> **What to work on**
Below are entries with pictures in them. Output exactly the lines starting at the line with "right eye: (181, 105)" and ending at the line with "right elbow: (225, 397)", both included, but not the pictures.
BEGIN Source records
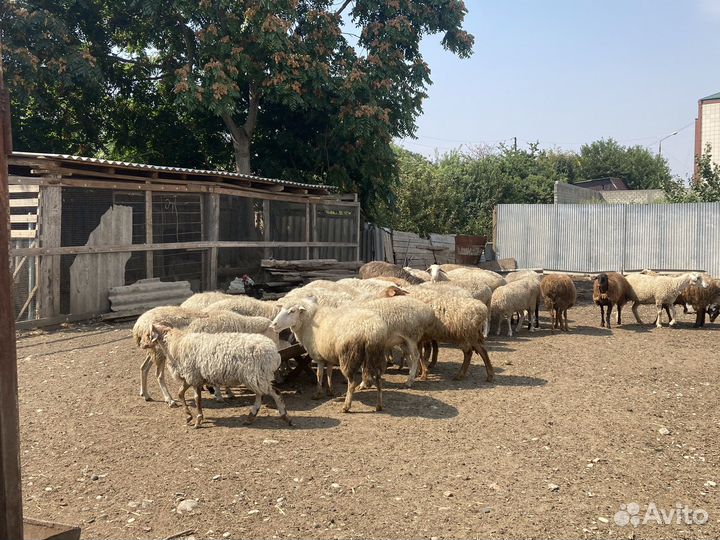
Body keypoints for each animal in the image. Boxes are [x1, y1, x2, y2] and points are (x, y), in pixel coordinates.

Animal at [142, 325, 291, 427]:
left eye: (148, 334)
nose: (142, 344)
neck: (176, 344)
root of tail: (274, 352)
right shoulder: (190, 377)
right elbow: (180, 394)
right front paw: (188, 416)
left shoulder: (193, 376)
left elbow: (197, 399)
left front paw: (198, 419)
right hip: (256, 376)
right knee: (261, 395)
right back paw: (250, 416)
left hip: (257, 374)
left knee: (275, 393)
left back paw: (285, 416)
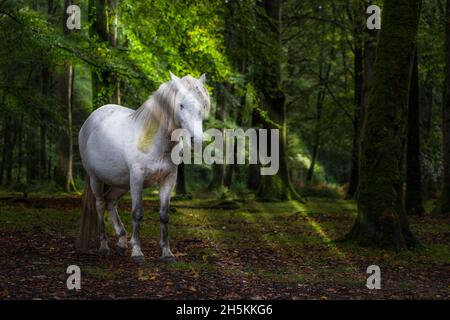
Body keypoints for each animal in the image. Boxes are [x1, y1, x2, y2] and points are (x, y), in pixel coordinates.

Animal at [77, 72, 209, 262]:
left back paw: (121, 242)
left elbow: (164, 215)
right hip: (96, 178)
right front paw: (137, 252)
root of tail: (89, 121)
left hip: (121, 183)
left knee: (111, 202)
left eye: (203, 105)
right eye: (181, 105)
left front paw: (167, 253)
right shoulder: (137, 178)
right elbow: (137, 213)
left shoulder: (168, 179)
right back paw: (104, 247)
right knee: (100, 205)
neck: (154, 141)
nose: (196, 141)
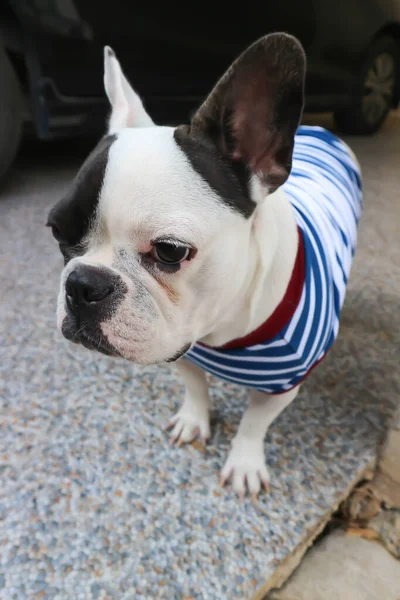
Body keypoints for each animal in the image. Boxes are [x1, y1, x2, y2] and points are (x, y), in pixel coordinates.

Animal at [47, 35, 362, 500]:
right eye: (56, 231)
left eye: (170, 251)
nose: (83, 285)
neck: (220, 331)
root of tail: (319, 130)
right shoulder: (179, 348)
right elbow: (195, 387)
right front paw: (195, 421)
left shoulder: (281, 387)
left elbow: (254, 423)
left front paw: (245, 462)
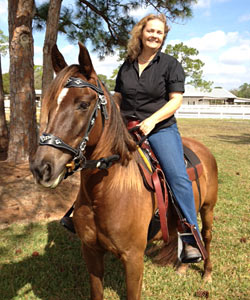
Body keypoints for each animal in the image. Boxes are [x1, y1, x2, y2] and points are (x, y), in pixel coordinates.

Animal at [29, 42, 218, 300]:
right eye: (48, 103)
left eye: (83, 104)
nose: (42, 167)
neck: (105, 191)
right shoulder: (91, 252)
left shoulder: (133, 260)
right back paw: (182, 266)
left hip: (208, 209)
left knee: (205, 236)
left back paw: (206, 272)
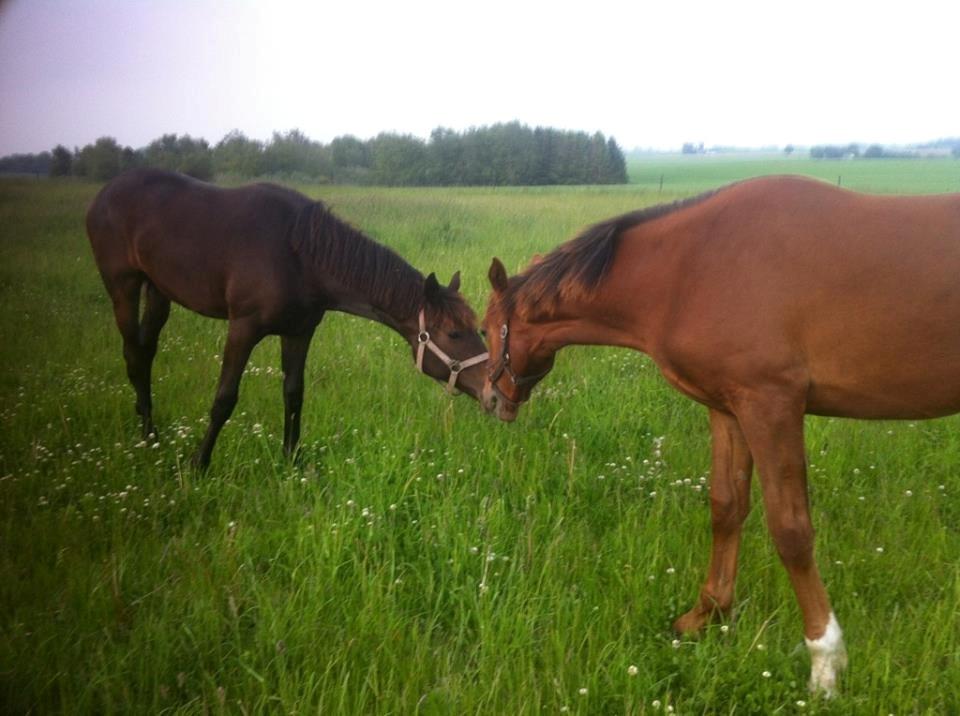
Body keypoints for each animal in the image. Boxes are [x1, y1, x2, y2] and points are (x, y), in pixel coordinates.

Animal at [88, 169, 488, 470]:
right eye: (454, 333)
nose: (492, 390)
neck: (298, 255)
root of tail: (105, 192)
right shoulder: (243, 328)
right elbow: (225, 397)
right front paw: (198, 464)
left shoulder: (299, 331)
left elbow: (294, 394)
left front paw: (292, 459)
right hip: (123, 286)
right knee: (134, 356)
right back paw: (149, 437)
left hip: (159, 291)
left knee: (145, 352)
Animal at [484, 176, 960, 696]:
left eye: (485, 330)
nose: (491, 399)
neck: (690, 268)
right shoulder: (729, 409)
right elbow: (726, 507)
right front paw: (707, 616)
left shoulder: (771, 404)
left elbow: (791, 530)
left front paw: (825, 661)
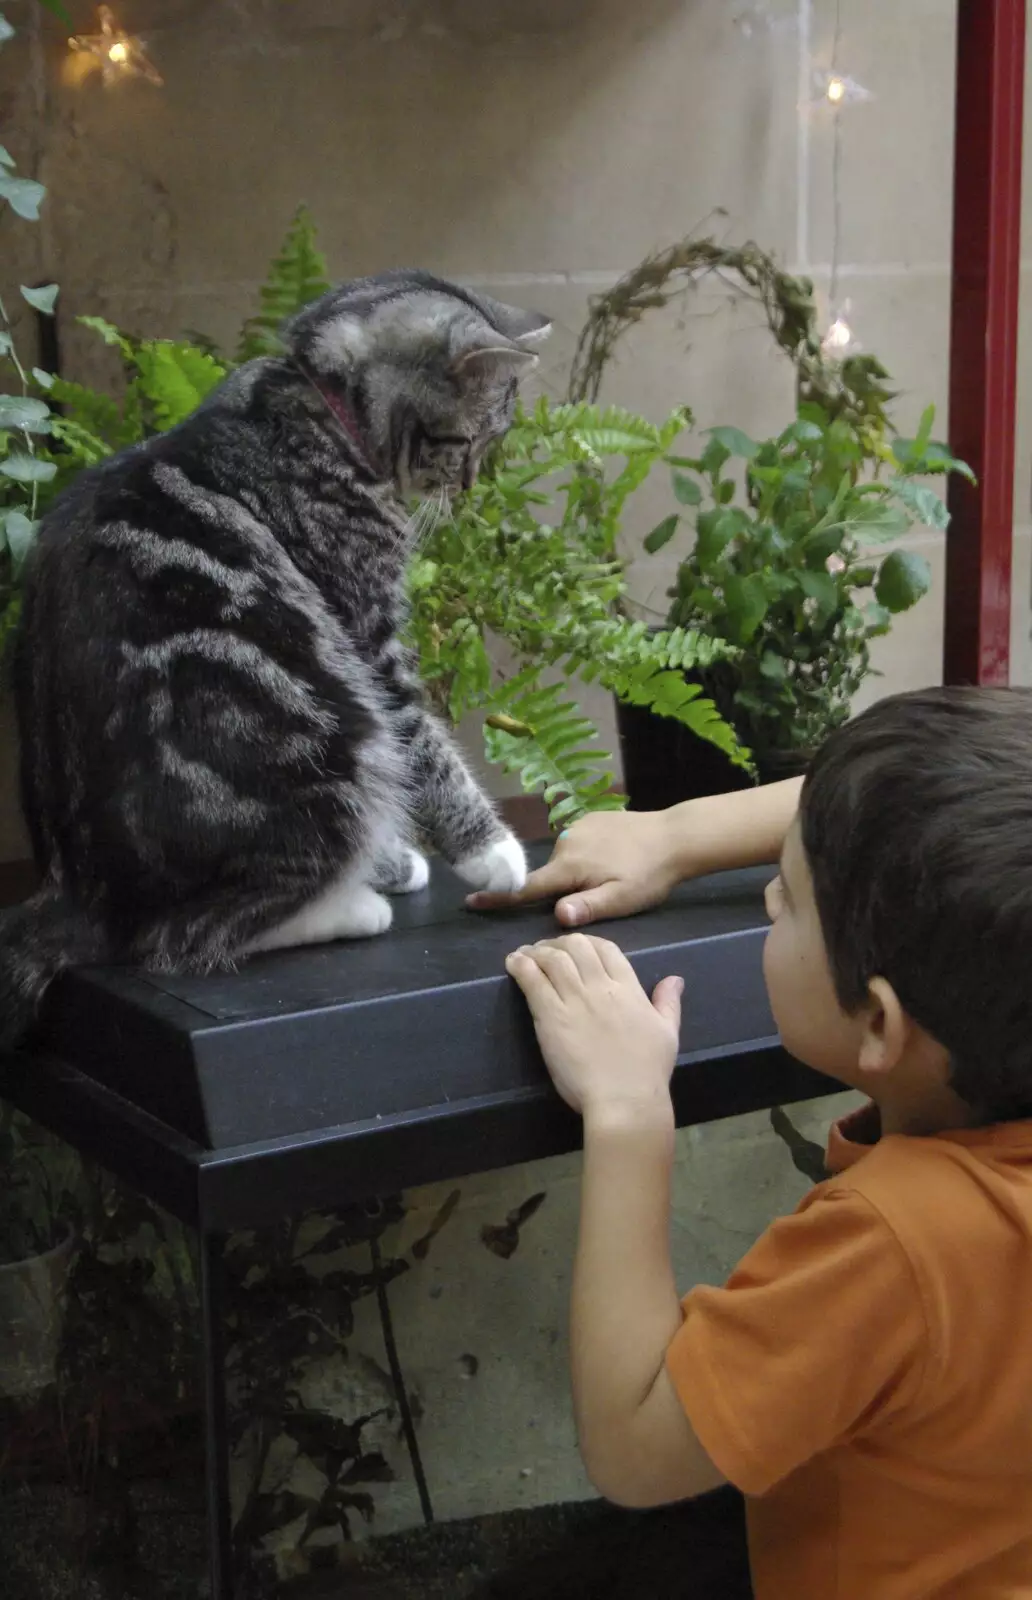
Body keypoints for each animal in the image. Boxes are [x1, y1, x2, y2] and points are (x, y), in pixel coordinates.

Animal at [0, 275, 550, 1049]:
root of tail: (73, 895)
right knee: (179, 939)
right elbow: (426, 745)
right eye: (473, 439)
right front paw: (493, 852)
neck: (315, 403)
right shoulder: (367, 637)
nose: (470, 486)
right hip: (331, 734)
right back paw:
END Source records
> **Problem solution**
right eye: (181, 105)
left front paw: (167, 253)
right shoulder: (137, 178)
right elbow: (137, 213)
left shoulder: (168, 179)
right back paw: (104, 247)
right knee: (100, 205)
neck: (154, 141)
nose: (196, 141)
Body keypoints for each animal in the image. Boxes are [x1, y1, x2, y2] and points are (x, y), in pixel coordinates.

Animal at [47, 35, 362, 500]:
right eye: (56, 231)
left eye: (170, 251)
nose: (83, 285)
neck: (220, 331)
root of tail: (319, 130)
right shoulder: (179, 348)
right elbow: (195, 387)
right front paw: (195, 421)
left shoulder: (281, 387)
left elbow: (254, 423)
left front paw: (245, 462)
Body keypoints for each animal in the image. Boxes are [x1, y1, x2, y2] and points are (x, y), in pixel coordinates.

Animal at [29, 42, 218, 300]:
right eye: (48, 103)
left eye: (83, 104)
nose: (42, 167)
neck: (105, 191)
right shoulder: (91, 252)
left shoulder: (133, 260)
right back paw: (182, 266)
left hip: (208, 209)
left knee: (205, 236)
left back paw: (206, 272)
Body keypoints for each animal in the image. Boxes are [x1, y1, x2, y2] and points are (x, y), in pixel coordinates.

Animal at [88, 169, 488, 470]:
right eye: (454, 333)
nose: (492, 390)
neck: (298, 255)
root of tail: (105, 192)
right shoulder: (243, 328)
right elbow: (225, 397)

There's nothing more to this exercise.